#60
 
 

On eyes

by Livia Valensise

I don’t have eyes like a swan, the boy used to tell me. But I persisted. Initially, I was unsure. Too feminine of a word to use it as a compliment for the boy? But it was true, eyes like a swan: dark round brown, definite against the white surrounding, the lids almost almond-shaped and the lashes, curved towards the side.

In the picture they are black and white: his eyes, hair, t-shirt. He is sitting in a wooden cabin, and now that I look at it, I know: It was that day, in the woods. On a wooden bench, surrounded by trees and trees and trees. The boy looks straight into the camera. He doesn’t smile. His glance is clear and blurred at the same time. When I took the picture, his hands were resting on my waist, his head leaned against the wall behind him. His look, black and white and pure.

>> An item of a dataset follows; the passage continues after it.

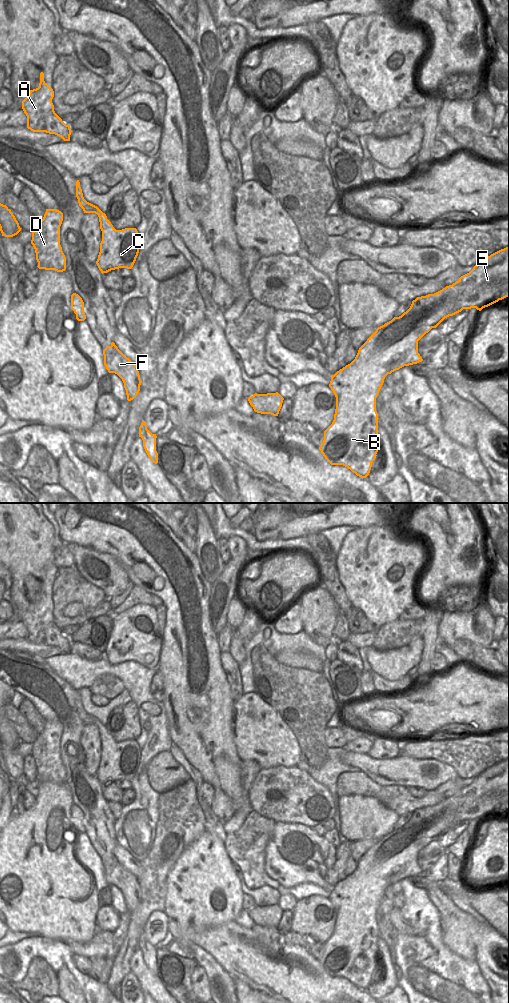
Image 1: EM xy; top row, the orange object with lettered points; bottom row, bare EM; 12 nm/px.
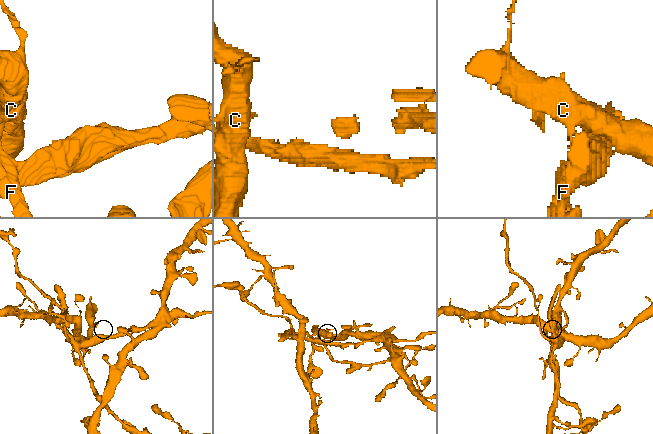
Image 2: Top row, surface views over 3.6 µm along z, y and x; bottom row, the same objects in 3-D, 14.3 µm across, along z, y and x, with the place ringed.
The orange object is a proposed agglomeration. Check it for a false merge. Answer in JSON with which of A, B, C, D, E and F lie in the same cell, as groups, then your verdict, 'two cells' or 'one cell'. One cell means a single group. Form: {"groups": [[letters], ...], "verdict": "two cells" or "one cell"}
{"groups": [["A", "B", "D", "E", "F"], ["C"]], "verdict": "two cells"}

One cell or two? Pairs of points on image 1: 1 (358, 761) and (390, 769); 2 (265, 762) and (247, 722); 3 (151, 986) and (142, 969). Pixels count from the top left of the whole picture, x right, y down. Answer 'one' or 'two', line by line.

The eyes: only part of the human body, that doesn’t grow, doesn’t shrink. The eyes remain the same throughout a lifetime. While the rest of our bodies shoot up, our faces around them get slender, our lids -it’s true- get heavier, the eyeballs remain, at least in their size, unchanged. Beginning to end. And maybe it is this, that has the effect. When I looked into the boy’s eyes, all that was fast-moving and volatile and uncertain didn’t make its way from the world into the tunnel that our looks created.